I have added an order status extension, in which I get the session token and then make a request to my backend. There I’m trying to exchange the session token into an access token and get:
"error": "invalid_subject_token",
"error_description": "Token exchange cannot be performed due to an invalid subject token."
Is that in the frontend or the backend? In neither I seem to have a req.
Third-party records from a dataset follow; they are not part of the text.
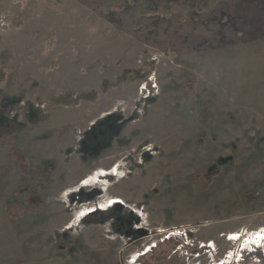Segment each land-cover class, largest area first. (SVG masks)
<instances>
[{
	"label": "rangeland",
	"instance_id": "1",
	"mask_svg": "<svg viewBox=\"0 0 264 264\" xmlns=\"http://www.w3.org/2000/svg\"><path fill=\"white\" fill-rule=\"evenodd\" d=\"M106 1L0 0V205L79 264H264V0Z\"/></svg>",
	"mask_w": 264,
	"mask_h": 264
},
{
	"label": "crops",
	"instance_id": "2",
	"mask_svg": "<svg viewBox=\"0 0 264 264\" xmlns=\"http://www.w3.org/2000/svg\"><path fill=\"white\" fill-rule=\"evenodd\" d=\"M4 205L5 203L0 205V220L2 219L0 221V264H79L78 262H72V255L76 250L70 242L68 244L62 242L57 247H54L53 241H49L52 237L51 235L60 227V224L47 220L43 223H29L38 216L34 212L26 213V215L20 214L17 218H14L7 213V208L5 210ZM96 224L98 223H90L84 227L90 228ZM35 228H41V232H45V235L48 233L46 235L47 239L41 244H39V237L34 236L32 233V229ZM95 238V234H89V239H94L95 242L88 240L86 245L95 249L92 250L96 253L97 242ZM4 240H8L7 245L11 248L10 250L1 249V247L6 245Z\"/></svg>",
	"mask_w": 264,
	"mask_h": 264
},
{
	"label": "trees",
	"instance_id": "3",
	"mask_svg": "<svg viewBox=\"0 0 264 264\" xmlns=\"http://www.w3.org/2000/svg\"><path fill=\"white\" fill-rule=\"evenodd\" d=\"M138 0H107L105 5L103 6L106 10H118V9H122V8H126L129 4H135ZM169 0H161L158 4V7L156 9H151L148 6H145L144 3H141V9H140V15H149V16H153V15H158V17H163V16H167L169 17L172 13H174L176 10H180L183 13V16L186 14V12L189 10V8L191 6H189V4H184L180 1H176L175 3H172L170 5H167L166 2H168ZM219 2V0H200V2L196 3V6L194 7V11L197 14H200L201 12H205V11H209L210 9H212V6L217 4ZM147 3V2H146ZM185 18V16H184ZM11 58V53L7 52V51H3L0 52V59H10ZM131 72H134L136 74H138L137 70H125L120 77H118V79L115 82V86L118 87L123 83H126L128 81H130L129 75ZM147 75L145 74L144 77H146ZM8 79V72L4 69V68H0V87L2 84H4V82ZM103 93H107V91L105 89L101 90ZM101 91H98L97 89H91L82 93H79L77 95L74 94V92H64L61 93V95H55L53 97L50 98L49 100V105L52 106H61V105H72L75 102L78 101H92L94 102L95 100H97V98L99 97V94ZM4 142L11 148V149H15L14 146L11 145V143H9L6 139H4ZM13 205H8L7 207V213L10 214L12 217L17 218L21 213L18 211H16L14 209ZM30 211H24V213H29ZM103 213V212H102ZM102 213H98L96 214H91L90 216H88V223L90 222H102V220L105 219L104 216H101ZM107 220H110L107 219ZM105 221V220H104ZM116 225L119 226V229H122L121 231H123V228L127 226V223H123V225H120L117 221H116Z\"/></svg>",
	"mask_w": 264,
	"mask_h": 264
}]
</instances>
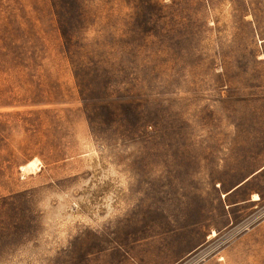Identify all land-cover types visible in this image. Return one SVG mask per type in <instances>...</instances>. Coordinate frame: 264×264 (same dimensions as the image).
I'll list each match as a JSON object with an SVG mask.
<instances>
[{
    "label": "rangeland",
    "instance_id": "rangeland-1",
    "mask_svg": "<svg viewBox=\"0 0 264 264\" xmlns=\"http://www.w3.org/2000/svg\"><path fill=\"white\" fill-rule=\"evenodd\" d=\"M0 264H264V0H0Z\"/></svg>",
    "mask_w": 264,
    "mask_h": 264
},
{
    "label": "bare ground",
    "instance_id": "bare-ground-1",
    "mask_svg": "<svg viewBox=\"0 0 264 264\" xmlns=\"http://www.w3.org/2000/svg\"><path fill=\"white\" fill-rule=\"evenodd\" d=\"M256 198H258V197H256Z\"/></svg>",
    "mask_w": 264,
    "mask_h": 264
}]
</instances>
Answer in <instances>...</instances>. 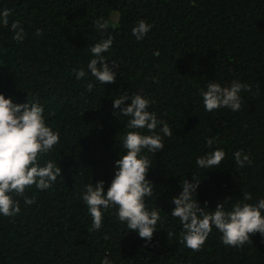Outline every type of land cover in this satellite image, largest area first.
<instances>
[{
  "label": "trees",
  "instance_id": "obj_1",
  "mask_svg": "<svg viewBox=\"0 0 264 264\" xmlns=\"http://www.w3.org/2000/svg\"><path fill=\"white\" fill-rule=\"evenodd\" d=\"M4 10L10 15L7 26L0 17V94L43 107L59 143L39 163L52 161L62 172L47 190L26 188L31 205L12 194L20 213L0 215V264H102L105 257L111 264H264L259 233L231 247L213 227L201 250L193 251L181 243L182 224L171 216L172 198L193 176L206 211L225 201L231 210L238 201L264 199V0H0ZM101 17L107 30L94 24ZM140 20L152 27L138 41L132 28ZM14 22L23 28L22 43L13 39ZM109 35L113 44L102 55L117 75L102 85L87 65L95 58L90 47ZM80 68L86 75L77 80L73 70ZM233 81L251 88L240 93L241 109L206 111L201 92L207 84ZM124 93L148 99V111L173 132L164 136L158 125L163 150L142 152L152 166L146 179L155 185L146 208L161 211L150 243L118 220L115 207L102 210V227L92 231L82 200L86 186L99 181L107 193L115 161L126 154L121 138L130 131L129 118L113 108ZM216 149L226 154L221 165L199 168L196 159ZM236 151L249 155L251 164L237 167ZM244 194L252 199L244 201Z\"/></svg>",
  "mask_w": 264,
  "mask_h": 264
},
{
  "label": "clouds",
  "instance_id": "obj_2",
  "mask_svg": "<svg viewBox=\"0 0 264 264\" xmlns=\"http://www.w3.org/2000/svg\"><path fill=\"white\" fill-rule=\"evenodd\" d=\"M9 10L0 13L2 23L7 26ZM100 30H107L108 22L101 17L94 21ZM151 25L140 20L132 28V35L142 40L151 30ZM15 32L13 37L19 43L24 40V31L19 22L11 25ZM37 36L41 35L38 30ZM113 44V37L101 40L90 47L93 59L87 65L92 77L100 84L114 83L116 72L109 68L103 57V53L109 51ZM154 55H159L155 52ZM113 67L117 65L113 62ZM77 80L85 77L83 68L73 70ZM93 83L87 85V90L93 89ZM251 91L247 84L233 81L228 87H221L216 82H209L207 90L201 92L203 105L208 112L229 108L233 112L242 107L241 91ZM131 100V104L126 102ZM150 101L139 94L129 95L124 93L113 100V108L119 109L120 116L128 117L127 127L130 129L122 139L126 154L115 161L116 169L114 178L105 194V185L99 181L95 186L89 184L82 194V200L87 206L92 223L91 230L98 231L102 227L103 211L115 207V215L121 223H126L130 231H135L141 239L150 243L154 236L156 225L160 220V210L155 208L149 211L146 208L145 198L153 196V185L146 179L151 161L142 152L157 153L163 150L162 136L157 134L158 125H162L160 132L164 136L171 137L172 129L166 121L158 120L154 112H149ZM44 109L36 102L15 104L11 98H5L0 94V215L15 217L20 213L19 202L13 199V193L17 197H23L26 205L35 203L34 199L27 198L26 188L35 186L38 190H47L61 176V168L57 163L46 161L41 166L39 159L48 154L59 143V132L46 126L43 116ZM116 113H114L115 115ZM147 129L151 135L141 134L139 130ZM214 140L207 139V145L211 148ZM223 149H216L206 155L198 157L196 164L199 168L211 170L218 168L225 159ZM234 161L237 167L250 165L249 155L236 151ZM200 180L193 176V181H183L182 191L178 197L172 198L175 205L171 216L179 218L182 224L180 233L181 243L193 251L201 250L213 227L221 235V242L225 246L243 247L253 235L259 233L264 237V199H260L255 205L236 202L231 210H225L224 203L218 204L215 211H206L198 205L195 193ZM231 198H229L230 200ZM252 199L251 194H244L243 200ZM174 235L168 232V238ZM105 239H108L107 235ZM102 264H111L105 257Z\"/></svg>",
  "mask_w": 264,
  "mask_h": 264
}]
</instances>
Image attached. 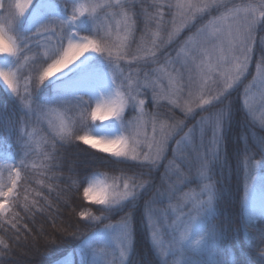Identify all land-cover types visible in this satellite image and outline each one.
<instances>
[{
    "label": "rangeland",
    "instance_id": "rangeland-1",
    "mask_svg": "<svg viewBox=\"0 0 264 264\" xmlns=\"http://www.w3.org/2000/svg\"><path fill=\"white\" fill-rule=\"evenodd\" d=\"M140 1L142 0H122V3L130 6ZM145 1L151 5L152 12L148 13V15L153 18L148 19L146 25V29H149L148 33L132 51H130V48L135 27L133 18L128 14L130 17L128 23L131 26L126 28L123 23V17L118 15L121 12L120 8L98 7L94 13V24L87 28L98 42L106 43L109 46L115 45V47L110 48L113 64L118 60L117 56H119V59H127V64H125L123 69L112 67V72L101 69L107 72L106 81L111 86L112 79L114 77L117 78L120 88L124 90L125 98L132 97L124 110V113L127 109L131 110L129 116L124 120L126 124L129 121L132 124L125 127L115 118L108 123L92 119L91 112L94 104L87 92L91 87L101 86L95 80L81 85L82 89L80 86L76 90H61L59 93L53 91V87L47 86L48 81H45L43 87L51 91L52 96L47 100V107L37 112L39 117L37 120L46 127L52 136L58 139H64L61 133L62 125L66 126L71 132L72 129H75L74 126L76 124L81 127L79 135H87L89 138L92 137L93 133H100L99 137L105 139L123 135L128 140L129 145L132 144L134 138L137 141V152L140 154L141 159L145 153L149 152V144H153L152 151L155 152V142H159L161 134L164 133L167 136L164 151L161 159L155 165L156 167L162 164L163 169L158 187L147 202L145 214L147 220L149 215L151 217V228L148 220L150 239L161 261L163 258L168 259L169 264H184L183 255L178 254L179 243L182 240L194 243L200 235L199 227H194L196 221L194 202L197 198H206L203 187L209 181L205 178L207 170L203 168L205 164L204 155L212 151L214 125L210 120L203 119L195 122L194 127L184 131V127L181 124L160 119L154 112L147 110L145 105L147 102L152 107L167 105L186 117H192L197 112L219 101L213 100L211 104L203 103L204 100L210 99L218 91L223 90L226 80L231 84V87L227 88L224 95L238 84L246 83L243 107L250 120L264 130V123H262L264 121V78L258 76L257 67L252 72L249 71L250 62L247 71L238 80L229 79V76L235 75V61L230 56L229 59H220L221 47L225 50V54L228 55L227 50L230 46L226 38V25L213 26L209 25V23L205 24L184 44L177 47L176 51L170 54L168 47L202 13H196L194 19L189 20L187 23H182L180 10L176 7V4L178 2H186V0ZM21 2H24V0H21ZM70 2L71 11L73 10V5L75 7L84 5L90 11L89 6L114 3V0H70ZM16 3L17 0H12L13 12H15ZM59 15L63 16L62 12ZM88 17L89 12H86L85 18ZM0 24L2 23L0 22ZM24 26L26 33L29 35L28 37H31V39L27 40L26 48L20 52L21 59L17 68L14 69L18 71L20 78L21 95H26L23 92V87L29 78H31V82L28 87L30 91L32 90L33 82L38 79V73L52 63V60L47 58V56L51 55L53 49L60 46L62 36L66 37L69 34L68 26L64 25L62 29L58 20L52 25L53 31L44 33L39 37L28 30L27 23H24ZM3 27L5 36L10 37L15 44L19 45L10 34L9 26L4 24ZM214 27H224L225 32L213 34ZM201 29L203 31H200ZM259 29L258 27L255 32V38ZM105 37L106 40L101 39ZM261 37H264V31L261 32L260 39ZM62 42H64L62 44L64 49L68 40L64 38ZM254 44L252 46L253 50ZM128 51H130L129 56H127ZM153 53L154 55L156 53L161 55L162 58L159 65L149 70L142 68L141 62L138 61L143 57L150 56L153 58ZM91 58L95 62L97 61V64L104 63L109 65L107 50L103 53H94ZM33 59H36L40 64L46 65L41 69L35 66L31 70L27 65ZM11 62H13L11 58L0 56V66L7 68ZM75 62H72L70 66ZM32 65L36 64L33 63ZM113 72H115V75H113ZM189 77L192 79V84H189ZM201 85L204 88L203 95H201L200 91ZM115 91L114 89V95ZM190 91L191 95L189 94ZM141 100L144 102L142 105L140 104ZM26 103L30 104V101ZM189 109L191 110L189 111ZM29 113L31 114V112ZM153 128H155V131H153ZM87 130L89 132H85ZM182 131L184 132L181 133ZM195 143L196 145H194ZM84 145L92 149L90 145ZM103 154H107L114 159L142 164L130 158L125 159L113 156L111 153ZM12 163L13 156L10 146L0 149V178L7 184H10L9 169ZM246 171L248 176H245L244 179V196L245 184H247L249 191H254L255 195L259 197L264 192V186L261 185L259 177L264 175V173L253 170L250 165ZM11 176L16 178L14 171L11 172ZM19 179L20 171L17 183ZM98 179L92 178L88 181L87 186L91 183L97 187H105L111 193L113 186L118 184L120 191H123L124 179L111 178L108 181L103 178H101L102 180ZM128 180L131 183H135L130 179ZM144 188H137L138 196L143 192ZM15 191L16 187L13 190L12 197L9 198L10 201L13 200ZM85 200L88 203L105 207L87 199ZM129 201L131 200L124 201L122 205ZM10 205L11 203L9 207ZM122 205L113 207L112 211ZM247 212L248 216H250L252 212L251 203L247 205ZM121 222L110 224L117 229L113 236L118 235ZM105 228L89 237L79 246L77 249V264H82L81 250L86 243L93 244L100 259L114 261L115 264H119V251L115 242L109 238L108 246L105 247L101 239L104 236ZM185 247L187 248L188 244H185ZM74 260V257L68 256L59 264H74Z\"/></svg>",
    "mask_w": 264,
    "mask_h": 264
},
{
    "label": "trees",
    "instance_id": "trees-1",
    "mask_svg": "<svg viewBox=\"0 0 264 264\" xmlns=\"http://www.w3.org/2000/svg\"><path fill=\"white\" fill-rule=\"evenodd\" d=\"M4 2L6 8L12 4V0H4ZM53 2L63 6L65 0H53ZM230 2L241 5L248 0H230ZM124 10L131 15L135 26L130 48L132 51L149 31L146 29L148 22L146 13L150 14L152 8L149 2L142 0L137 4L125 5ZM70 11L69 0V15ZM220 11L212 9L197 16L168 47V52L171 54L176 51L177 47L184 44L200 27L219 16ZM9 19L5 12L0 22L9 26ZM8 30L19 45L23 43V39H18L14 28L9 27ZM262 31L264 28L258 30L255 38L250 72L257 67ZM77 35L95 39L87 28H80ZM19 36H29L24 24L20 25ZM26 46L27 43L20 52ZM130 51L127 52V56ZM161 58V55L156 53L153 58L143 57L138 62H141L142 68L149 70L158 66ZM33 63L36 65H32ZM115 64L123 69L127 59H118ZM44 65L46 64H40L33 59L27 66L33 70L35 66L41 69ZM98 66L107 72H112L111 65L99 63ZM114 80V86L124 94V90L118 85V79L114 77ZM35 83L38 84V79L33 82L31 99L28 100L31 111L27 108L24 112L19 111L18 100L5 93L0 94V106H3L8 114L15 113V119L21 122L17 124V128H22L24 133L19 140L16 136L0 140V148L10 146L15 166L20 171V179L13 198L16 203L10 205L11 211L0 216V239L8 245L5 249L4 245L0 244V264H59L68 256L74 257V264H77V249L84 241L107 225L122 221V218L129 213H131L133 232V252L129 257L131 264H162L150 239L145 213L147 202L158 187L163 165L152 167L149 175H141L149 166L114 159L85 146L76 138L81 136L79 135L81 129L77 124L67 140L55 138L37 120L39 118L37 112L47 107V100L51 98L52 93L43 85L36 86ZM245 87L246 83L238 84L218 102L192 117H186L167 105L152 107L148 102L145 105L147 110L154 112L160 119L181 124L184 131L194 127L198 120L207 119L214 125L216 114L226 106L230 108L229 118L222 129L223 139L218 147L219 158H213L211 151L204 155V161L208 165L207 176L211 177V182L215 183L219 191L215 204L216 214L210 218V225H214L220 234L216 251L219 258L225 261L235 259L237 262L258 254L255 245L264 236V218H249L247 206L242 207L247 170L245 163L251 166L260 159L259 141L264 138V130L250 120L243 107ZM130 113L131 110L127 109L124 119ZM95 175L102 176L107 181L111 178H128L136 184L143 181L147 183L134 202L129 201L106 214L105 207L88 203L83 196L88 180ZM25 204L28 205V211H25ZM81 211H91L94 216L105 218L98 221L82 219L79 215ZM17 213L18 215H15ZM12 224H16V227L13 228Z\"/></svg>",
    "mask_w": 264,
    "mask_h": 264
},
{
    "label": "snow or ice",
    "instance_id": "snow-or-ice-1",
    "mask_svg": "<svg viewBox=\"0 0 264 264\" xmlns=\"http://www.w3.org/2000/svg\"><path fill=\"white\" fill-rule=\"evenodd\" d=\"M159 6V5H157ZM85 7L80 5L79 7L72 6L73 10L69 15V0H65L62 6L59 3L53 2V0H17L15 4V12H13V6L9 4L5 7L4 0H0V19L4 17L6 12L10 17L8 24L10 28H14L18 34V39H23V43L17 45L10 37L5 36V30L2 24H0V56H6L11 58L13 62L9 63L8 67L0 66V94L6 92L9 97H13L19 101V111L24 112L27 108L31 111V105L26 101L31 99V91L28 84L31 82V78L25 82L23 92L26 95H21L20 78L17 68L21 59L20 49L27 43L31 37H20V25L27 23L28 30L36 34L37 37L44 33L53 31L52 25L55 21H59L61 28L64 25L68 26V35L61 38V43L58 48L52 50L51 55L47 56L52 60V63L42 72L38 73V85H45V81H48V85L53 87V91L59 93L61 90H76L81 85L89 81H97L102 87L107 86V72L102 71L97 66L91 55L94 53H103L107 50L109 57V65L115 68H119L118 64H113L111 47L115 45L102 44L95 39H89L88 37L77 38L76 32L80 28H88L94 24V13L98 7H118L121 12L118 15L123 17V23L128 28V21L130 17L127 11H124L125 5L122 0H114V3L110 2L105 5H92ZM171 7V5H169ZM176 7L180 10L181 22L187 23L189 20L195 18L196 13H203L212 9L221 10L220 15L209 21V25H226V38L228 39L229 48L227 50L228 55L225 54V50L221 47L220 59H229V56L233 61L235 75L229 76V79L238 80L239 77L247 71L248 64L252 60L253 44L255 43V32L257 28H264V0H248V2L236 5L231 3L230 0H186V2H178ZM63 12L64 15H59ZM89 12V17L85 18V13ZM148 19L153 17L148 15ZM119 23V21H118ZM134 23V22H133ZM200 31H203L201 29ZM225 32L224 27H214L213 34ZM66 38L68 40L67 49H63L62 41ZM106 40L105 38H101ZM260 56L257 60V74L264 78V37H261L259 42ZM88 53L89 55H85ZM207 54V53H205ZM154 55V53H153ZM80 57H84L80 59ZM119 59V56H117ZM79 60V63H73L72 67H68L69 63ZM203 63V62H202ZM57 66L67 68V71L57 76L54 80H49L52 75V69ZM231 71V70H229ZM203 78V74H202ZM115 83V80H112ZM189 84H192V79L189 77ZM231 87V84L225 81V88L217 92L215 96H212L208 100H204V104H211L213 100H220L224 95L227 88ZM201 95H203V85H201ZM191 95V91L189 92ZM132 99L129 96L127 99L125 95L121 93L119 89L115 91L114 97L105 104L97 103L94 110L91 112L93 120L97 119L98 113L100 119L115 118L121 125L128 127L132 124L131 121L125 122L124 110L129 100ZM222 102V101H221ZM144 102L141 100L140 104ZM247 104V102H245ZM191 109H189L190 111ZM230 108L225 107L221 109L215 117L213 141H212V155L213 158L218 159V147L220 141L223 139L222 129L226 120L229 118ZM26 115V113H25ZM21 123L15 119V113L8 114L3 106H0V140L11 139L16 136L22 137L23 129L17 128V124ZM264 123V121H262ZM155 131V128H153ZM62 138L67 140L71 137V132L66 126H61ZM77 139L81 140L84 144H89L92 148L98 149L102 152H110L111 155L116 157H123L125 159L137 160L142 164L149 167L146 168L145 173L141 175H149L152 171V167L161 159L164 151V144L166 143L167 136L162 133L161 140L155 142V152L152 151L153 144H149V152L143 155L141 159L140 154L137 152V141L133 138V142L129 145V142L123 135H118L111 139L101 138L97 142L87 136H77ZM107 146H101V145ZM118 146V147H117ZM261 149V157L256 160L251 168L258 172H264V138L259 141ZM113 148L115 150L113 151ZM246 169L248 168L245 163ZM203 168L207 170L208 165L205 163ZM9 180L10 184L4 182L0 178V216L6 212L11 211L9 204L15 205V200H9L13 195V190L17 184V178L19 177V169L13 162L10 166ZM15 172L16 178L11 176V172ZM248 172L246 171V177ZM209 181L204 184L203 192L206 194V198H197L194 202V208L196 211V221L194 227H199L200 235L194 241L189 243L182 240L179 243L178 254H182L184 257V264H264V236L261 237L259 243L255 245L256 253L250 255L244 261L237 262L235 259L231 261H225L218 257L216 251L220 234L217 232L214 225H210V218L216 214L215 204L219 197V191L216 188L214 182H211V177L205 176ZM260 183L264 186V175L259 177ZM147 181H143L139 184L131 183L127 178L124 179L123 191H120V186L115 184L113 191L108 192L105 187H97L91 183L84 188V197L90 202L105 206V213H109L113 207L122 205L124 201H135L138 192L137 188L143 189ZM98 198L93 200V196ZM27 200V197H25ZM249 203L252 205V212L250 214L252 219L264 218V192L259 197L255 195V192H250L247 184H245V199L242 207H246ZM259 204V208H257ZM25 211H28V205L25 204ZM15 215H18L15 214ZM14 215V219H15ZM82 219H91L93 221L101 220L105 217L94 216L91 211L79 213ZM149 227L151 228V217L149 215ZM15 228L16 224H12ZM117 232V229L111 225H107L105 228L104 236L101 238L105 247L108 246L109 238H111L119 251V264H131L129 257L133 252V232L131 228V213L122 218V222L119 226L118 235L113 236V233ZM0 244L4 245L7 249L8 245L4 244V241L0 239ZM188 244V247H185ZM82 264H115L114 261L102 260L97 256V250L92 243H86L82 250ZM6 255L7 253H3ZM162 264H169L168 259L162 258Z\"/></svg>",
    "mask_w": 264,
    "mask_h": 264
},
{
    "label": "bare ground",
    "instance_id": "bare-ground-1",
    "mask_svg": "<svg viewBox=\"0 0 264 264\" xmlns=\"http://www.w3.org/2000/svg\"><path fill=\"white\" fill-rule=\"evenodd\" d=\"M78 38V37H77ZM67 45H68V42L65 46L64 49H67ZM85 55H89L88 53H85ZM84 57H80V59H83ZM75 63H79V60H77ZM71 63H69L68 67H72L73 64L70 66ZM67 71V68L65 67H60V66H57L56 68L52 69V75L49 77L50 80H54L57 76L63 74L64 72ZM81 89H82V86H81ZM87 95L92 99L93 101V110L95 109L97 103H100V104H105L107 102L110 101V99L112 97H114V90L113 88L111 87V85L107 82V86H98V87H91L89 88L88 92H87ZM114 118H108V119H100V114L98 113V116H97V119L95 120H98L102 123H108L109 121H112ZM100 133H93L92 137L90 138L92 140V142H97L99 140H101V138L99 137ZM89 145V144H88ZM101 146H107V145H101ZM94 149V148H93ZM97 151H99L98 149H95ZM115 150V148H113V151ZM102 152V151H100ZM103 153H110V152H103ZM98 197L97 196H93L92 199L95 200L97 199ZM257 208H259V204L257 205Z\"/></svg>",
    "mask_w": 264,
    "mask_h": 264
}]
</instances>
In the backend I have access to the query parameters through the event, but since I’m sending the session token in the header, I’m not sending it in the query.
Session Token suggests sending the session token in the header, like I do.
I think you’re trying to use the session token from your order status extension to call the admin API from your server, right?
This isn’t what this session token is for - it’s meant for you to validate that requests to your server are coming from Shopify and not a malicious third party.
You would need to make sure to:
Verify that the request originated from Shopify via the session token
Set up the appropriate permissioning/access scoping restrictions to ensure that customers can only access data and actions that are relevant to them (i.e. don’t allow a customer to query info about another customer, or edit another customer’s order, etc.)
Hey @endor, to query data about the customer, you should do that directly from your customer account extension, by querying the Customer Account API. The Admin API is a merchant-facing API, the risk of using it in customer-facing contexts is very high - you could end up accidentally leaking data about other customers or data that shouldn’t be visible to customers at all.
As @remy727 mentioned, the goal of the session token is to validate that the call to your server originated from your extension in customer accounts, and not from a bad actor trying to find a vulnerability in your server.
The token exchange docs you linked to are talking about token exchange in the context of having an admin session token, which would only be the case in merchant-facing context, not in customer-facing contexts.
What I haven’t yet understood is this though: How can I take an action in my backend based on some of the customer’s data?
I can verify that a certain customer id sent a request to my backend based on the session token, but how can I get the additional data that I need to take an action?
If I request that data in the frontend and send it to my backend, it’s not guaranteed that this data is from my extension, only that the data in the session token is from my extension, right?
What are you trying to do exactly? Mutate customer data? Order data? Something else?
If I request that data in the frontend and send it to my backend, it’s not guaranteed that this data is from my extension, only that the data in the session token is from my extension, right?
No, this isn’t accurate. When you validate the session token, it tells you that the request originated from your extension, so you can trust the entire request, not just the session token.
Edit: I was wrong, data outside of the session token can’t be trusted
I’m trying to work with the seal subscriptions API. In order to do that I need the customer’s email, but the token only contains the id.
I thought I read somewhere that only the token itself can be trusted, not the other data accompanying the request, but I can’t find the place anymore. Could you shortly explain why the whole request is trustworthy? Couldn’t a man-in-the-middle listen to the request and then use the same token but with other data in the request to gain more access?
@Kenza_Iraki Is the correct way then to set up a custom app that allows me to get an admin API token and use that and the customer id in the token to safely look up information?
I’m trying to work with the seal subscriptions API. In order to do that I need the customer’s email, but the token only contains the id.
I thought I read somewhere that only the token itself can be trusted, not the other data accompanying the request, but I can’t find the place anymore. Could you shortly explain why the whole request is trustworthy? Couldn’t a man-in-the-middle listen to the request and then use the same token but with other data in the request to gain more access?
You’re right, my bad, a man-in-the-middle could listen to the request and use your token in a malicious way. Ideally, APIs would use the customer id, and not the customer email, since the customer’s email can change, while the id remains the same.
@Kenza_Iraki Is the correct way then to set up a custom app that allows me to get an admin API token and use that and the customer id in the token to safely look up information?
Public apps are able to generate admin API access tokens as well. But once you start needing an admin API token, you need to be able to safely store it in your database and refresh it every 24 hours. Some docs about how that works are here.